Re[2]: Discrepancy in ch03.pdf?

From: Anton Tagunov (atagunov@online.ptt.ru)
Date: Thu Apr 11 2002 - 04:17:29 EDT


Hello, Doug!

I)

AT> http://www.unicode.org/unicode/uni2book/ch03.pdf
AT>
1.
AT> - A single abstract character may correspond to more then one code
AT> value -
      for example, U+00C5 ... LATIN CAPITAL LETTER A WITH RING and
      U+212B ... ANGSTROM SIGN
2.
AT> - Multiple code values may be required to represent a single abstract
AT> character.

DE> I don't see a discrepancy between these two statements, at least not one
DE> that the phrase "more than one code value sequence" would clarify.

Yes, _this_ is the fragement that looks confusing to me.

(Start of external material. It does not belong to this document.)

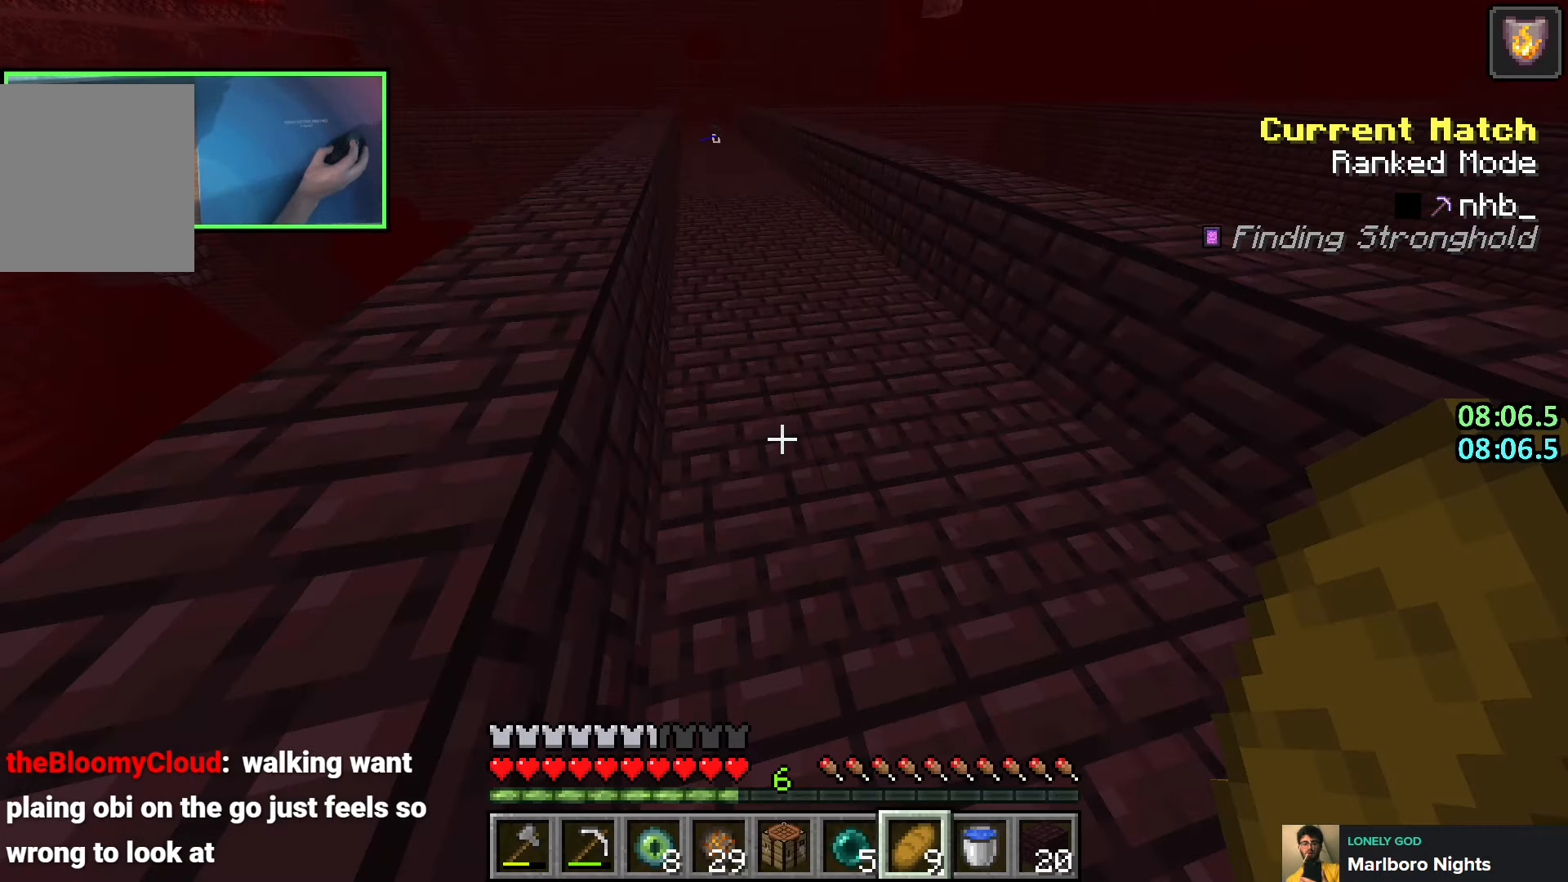
{"keys": [], "events": []}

2. says that a single abstaract character may need more then one
   code value to be encoded.
   Okay, this is about surrogate pairs.

1. speaks about a single abstract character mapping to two
  _scalar values_

But then it should have said "A single abstract charcter may
correspond to more then one SEQUENCE of 1 to 2 code values!!

Imagine an abstract character corresponds to two scalar values
over 0xFFFF. Then it corresponds to two PAIRS OF CODE VALUES, not to
two CODE VALUES

Dough?

---

II)

AT> For example, a byte is the code unit in SJIS:... AT> ideographs require two code values

DE> I do think the text here is unclear about "code values" and "code DE> units."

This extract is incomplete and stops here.